Bug #29977 | MySQL Persian collation (utf8_persian_ci) incorrectly sorts Harakat | ||
---|---|---|---|
Submitted: | 23 Jul 2007 13:28 | Modified: | 29 Sep 2007 18:14 |
Reporter: | Roozbeh Pournader | Email Updates: | |
Status: | Verified | Impact on me: | |
Category: | MySQL Server: Charsets | Severity: | S4 (Feature request) |
Version: | 5.0.22 | OS: | Linux (CentOS 5) |
Assigned to: | Assigned Account | CPU Architecture: | Any |
[23 Jul 2007 13:28]
Roozbeh Pournader
[7 Aug 2007 20:59]
MySQL Verification Team
Bug: http://bugs.mysql.com/bug.php?id=30277 was marked as duplicate of this one.
[24 Aug 2007 13:40]
Peter Gulutzan
Jody McIntyre, who submitted the Persian patch, did check ICU. See http://lists.mysql.com/internals/15841 These are the Unicode characters between 064B and 052: 064B;ARABIC FATHATAN 064C;ARABIC DAMMATAN 064D;ARABIC KASRATAN 064E;ARABIC FATHA 064F;ARABIC DAMMA 0650;ARABIC KASRA 0651;ARABIC SHADDA 0652;ARABIC SUKUN http://www.unicode.org/Public/UNIDATA/UnicodeData.txt Apparently those characters are Harakat, which are vowel marks, and are therefore like Hebrew niqqud. (There is a reference-manual comment about niqqud here: http://dev.mysql.com/doc/refman/5.1/en/charset-unicode-sets.html ).

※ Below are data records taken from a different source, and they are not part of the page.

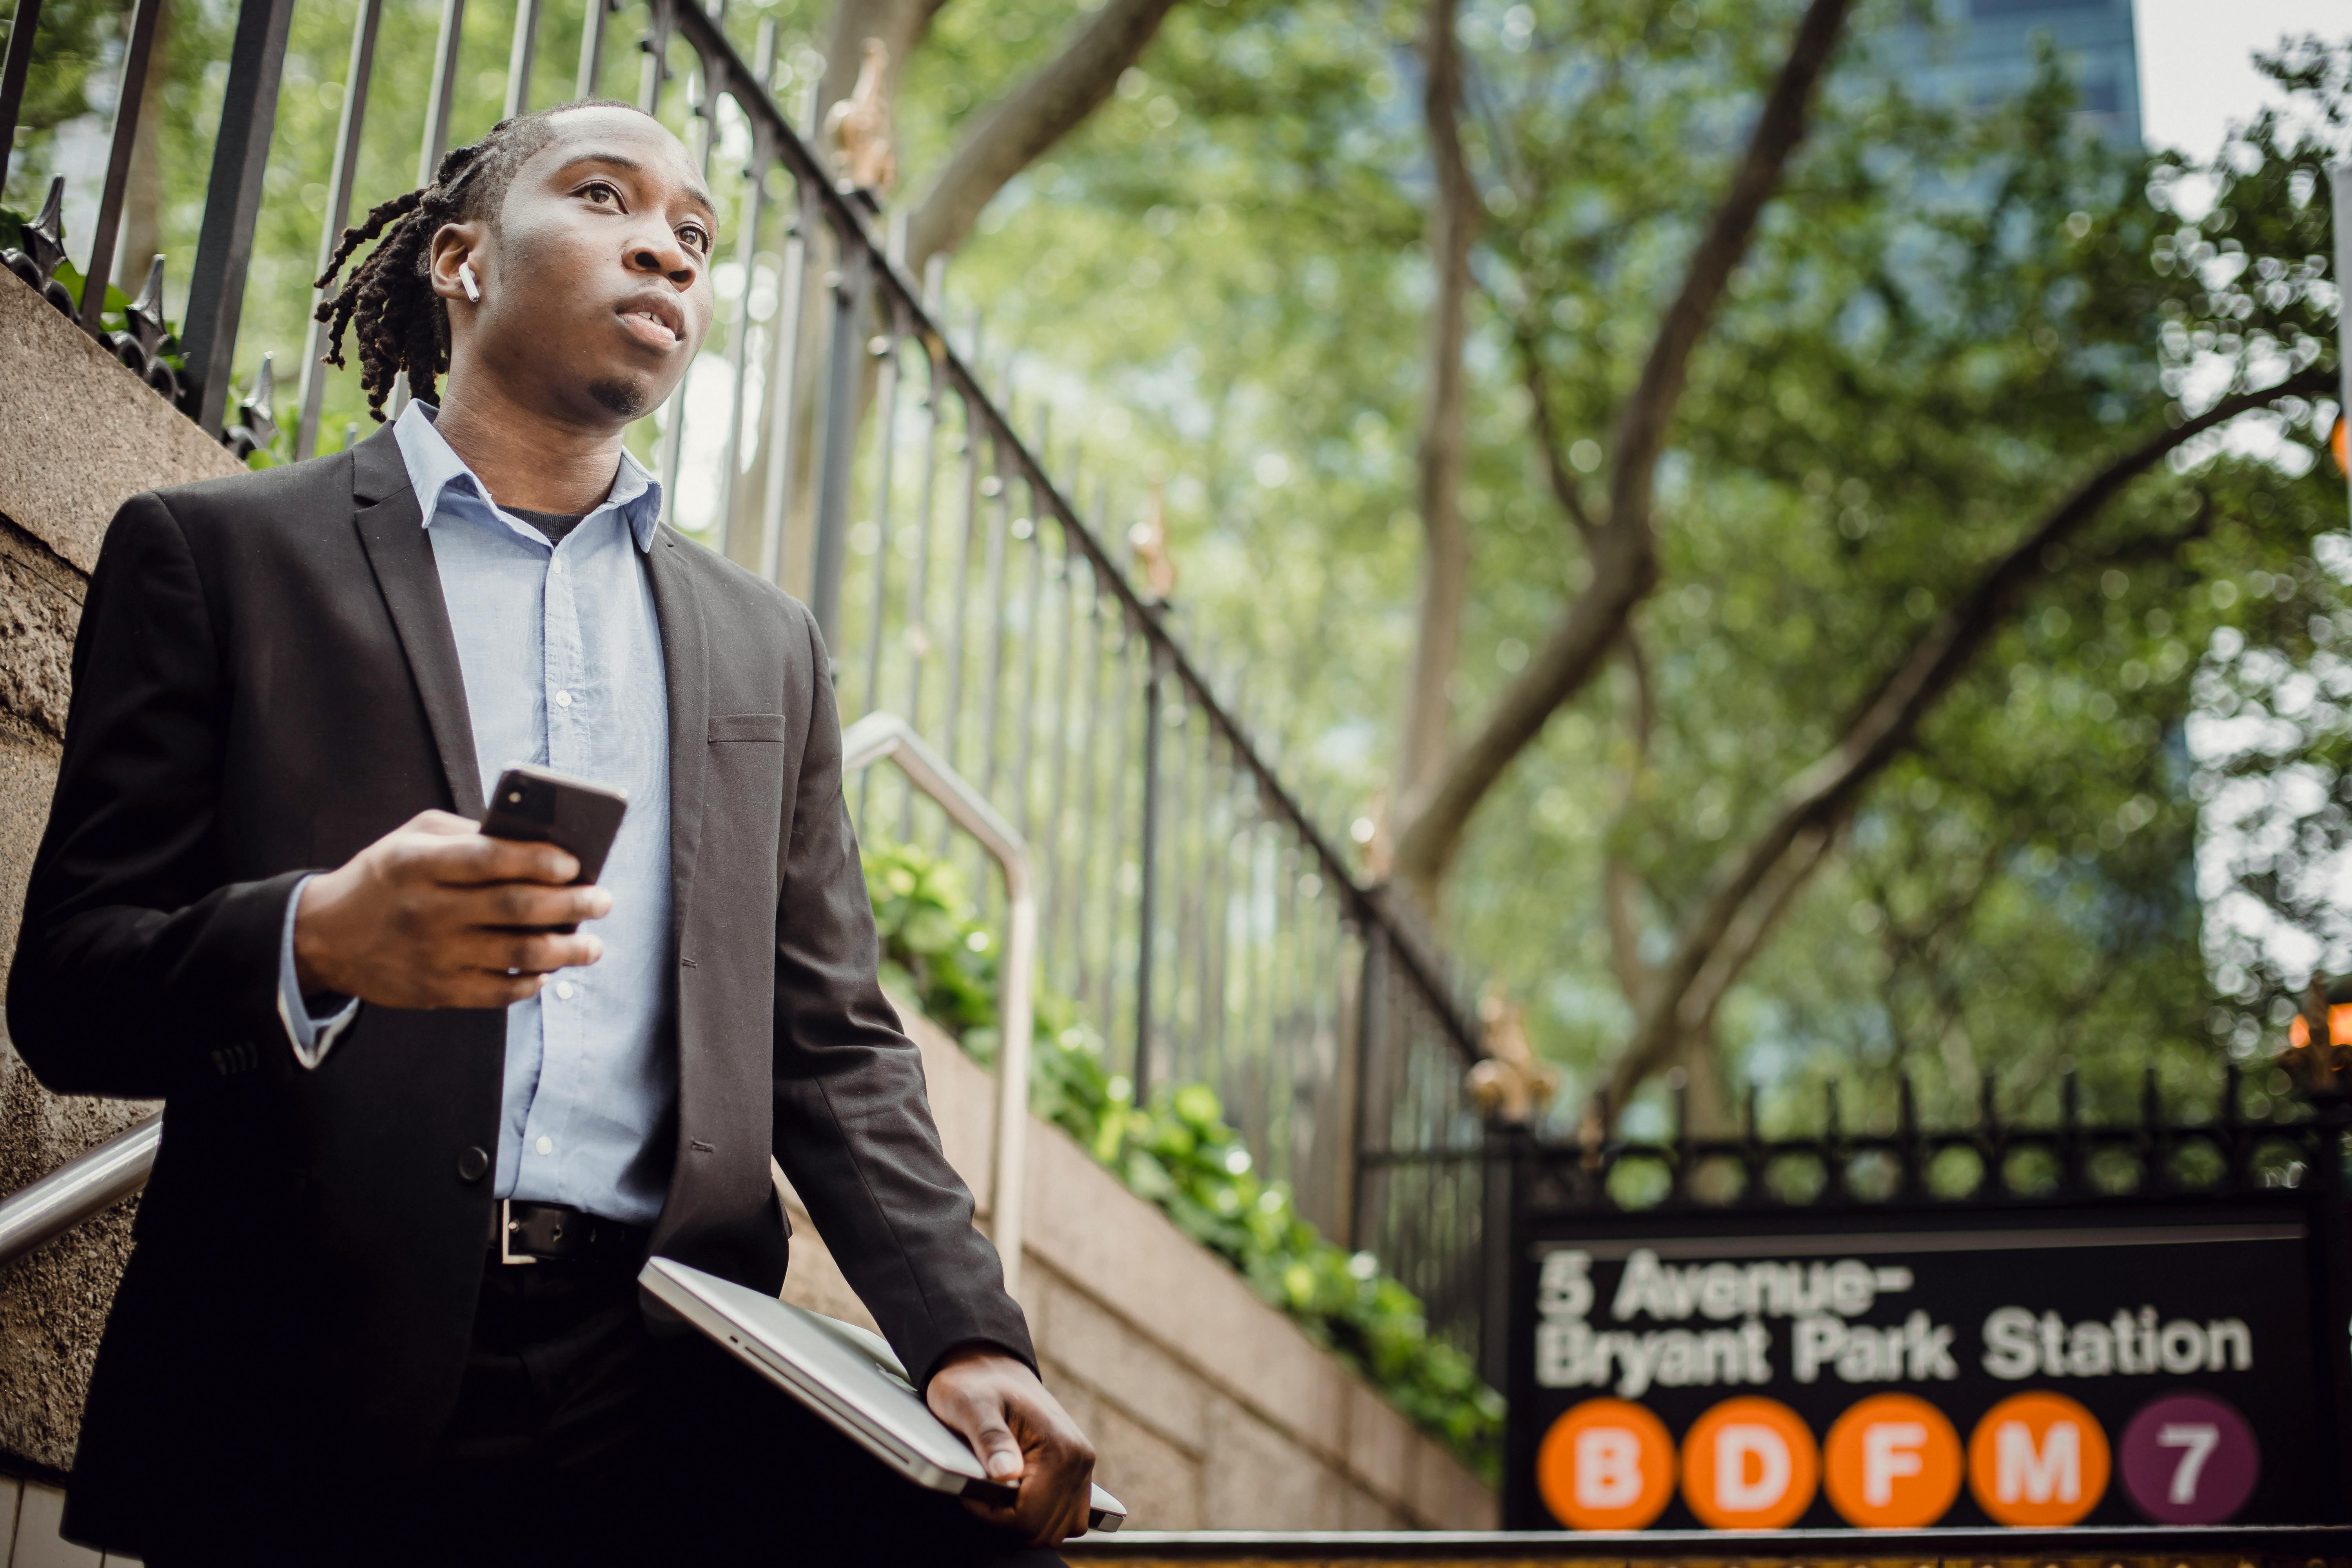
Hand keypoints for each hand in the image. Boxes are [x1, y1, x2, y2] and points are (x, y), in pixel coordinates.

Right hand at [293, 809, 611, 1008]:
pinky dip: (532, 982)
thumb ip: (469, 834)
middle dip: (571, 905)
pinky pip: (498, 992)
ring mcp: (433, 954)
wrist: (324, 936)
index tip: (575, 865)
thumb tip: (535, 841)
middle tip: (604, 901)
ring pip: (516, 954)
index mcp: (419, 864)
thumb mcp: (412, 838)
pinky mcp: (436, 990)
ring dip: (566, 951)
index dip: (538, 861)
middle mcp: (427, 910)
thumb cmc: (383, 877)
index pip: (490, 859)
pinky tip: (549, 971)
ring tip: (593, 945)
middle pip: (515, 907)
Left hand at [926, 1346, 1095, 1543]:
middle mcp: (1079, 1459)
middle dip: (1010, 1520)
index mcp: (1059, 1447)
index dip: (994, 1515)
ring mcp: (1082, 1466)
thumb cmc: (974, 1385)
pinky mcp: (1077, 1470)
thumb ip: (990, 1439)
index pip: (1031, 1517)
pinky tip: (1019, 1494)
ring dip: (1028, 1521)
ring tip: (1001, 1493)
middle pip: (1047, 1529)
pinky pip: (1069, 1515)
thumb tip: (1007, 1474)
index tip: (974, 1491)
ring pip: (1061, 1528)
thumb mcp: (971, 1407)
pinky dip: (1044, 1515)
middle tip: (984, 1489)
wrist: (988, 1366)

Harakat are combining characters, so Bug#29977 is actually a feature request rather than a bug. Accordingly, I am changing the severity to S4. MySQL has two worklog tasks outstanding: - WL#898 Primary, Secondary and Tertiary Sorts - WL#3770 Unicode-compliant comparison and sorting of combining characters Those are not marked as 'private', so they are probably visible on forge.mysql.com, or they soon will be. Without first working on those tasks, Harakat may be difficult, but we wish the best of luck to patch submitters. Incidentally, I think Bug#30277 "Collation for Persian letters" in fact is not a duplicate, it is a non-bug. It appears that the writer of Bug#30277 was merely unaware that utf8_persian_ci exists.
[29 Sep 2007 18:14]
Valeriy Kravchuk
Thank you for a reasonable feature request.